N’est-ce point une chose touchante de voir ce grand esprit, qui conversait avec saint Bernard et saint Augustin comme avec ses égaux, résoudre, avec une patience que rien ne rebute et avec une précision qui étonne, les cas de conscience d’une pauvre religieuse ? Ce grand évêque, qui s’était donné la mission de combattre l’hérésie partout où elle pouvait paraître, qui était pour ainsi dire à lui tout seul un concile vivant, toujours assemblé, l’œil ouvert sur toute la chrétienté, combattant Luther et Calvin dans Claude et Jurieu, le mysticisme dans Fénelon, le quiétisme dans Molinos et Malaval, l’ultramontanisme au sein de l’assemblée du clergé, écrivant dans les intervalles des ouvrages immortels, ce même homme trouve du temps pour diriger d’humbles ames, pour les affermir, pour les éclairer, pour les préserver d’elles-mêmes.

Une des choses les plus admirables qu’on trouve dans ces lettres, ce sont les règles que donne Bossuet pour la confession : M. Michelet attaque avec force cette institution catholique, et je laisse à d’autres le soin de la défendre ; mais ne peut-on signaler les abus très réels, très sérieux de la confession jésuitique, ne peut-on même discuter librement la valeur absolue de la confession sans en défigurer le caractère et sans attaquer Bossuet ? On reproche au prêtre de se substituer à Dieu dans le sacrement de la pénitence ; écoutons Bossuet « Regardez ce que je vous dis comme venant de Dieu et non de moi.

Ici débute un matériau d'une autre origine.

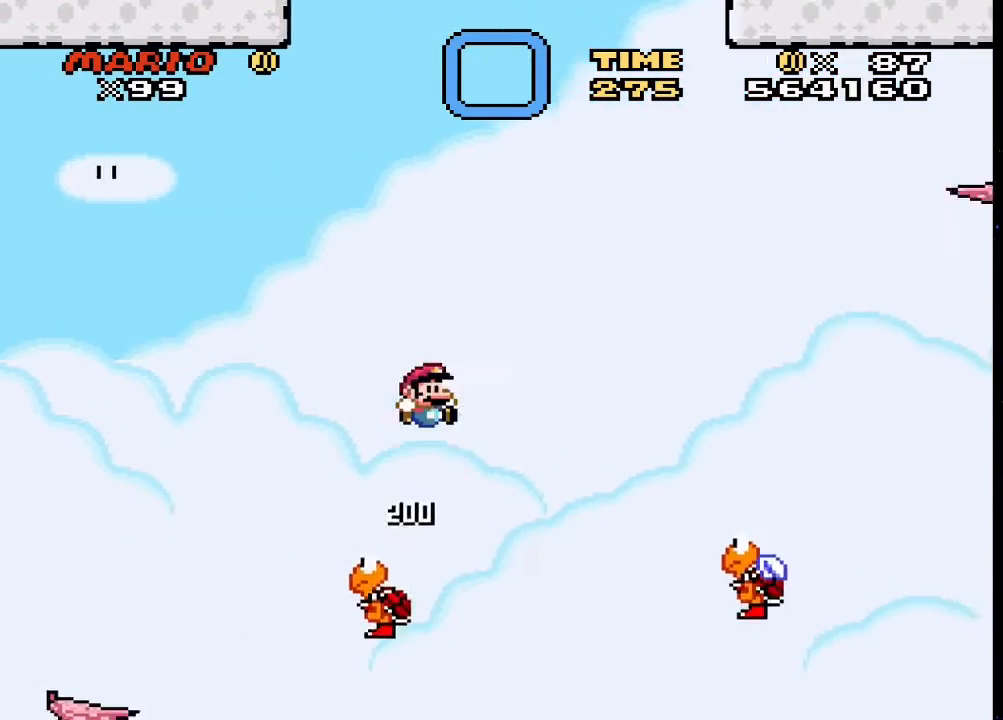
{"dt_ms": 500, "buttons": ["CROSS", "SQUARE", "DPAD_LEFT"], "events": [[200, "CROSS", "up"], [333, "CROSS", "down"], [333, "DPAD_LEFT", "down"], [333, "DPAD_RIGHT", "up"]]}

Ce qui vient de l’homme ne touche point l’homme et n’entre point dans son cœur[1]. » On blâme, on flétrit la curiosité indiscrète du prêtre ; voici le sentiment de Bossuet : « Il n’improuvait pas, nous dit la sœur Cornuau, la conduite de tant d’habiles directeurs qui règlent jusqu’aux moindres pensées et affections dans les retraites, et veulent qu’on leur rende compte jusqu’à un iota de tout ce que l’on a fait ; mais pour lui il ne pouvait goûter cette pratique à l’égard des ames qui aimaient Dieu, et un peu avancées dans la vie spirituelle. » On signale avec raison le danger commun au pénitent et au confesseur de décrire certaines tentations. Écoutons encore la sœur

  1. Bossuet, Lettres de Piété et de Direction, t. Xl, édit. Lefebvre, p. 299.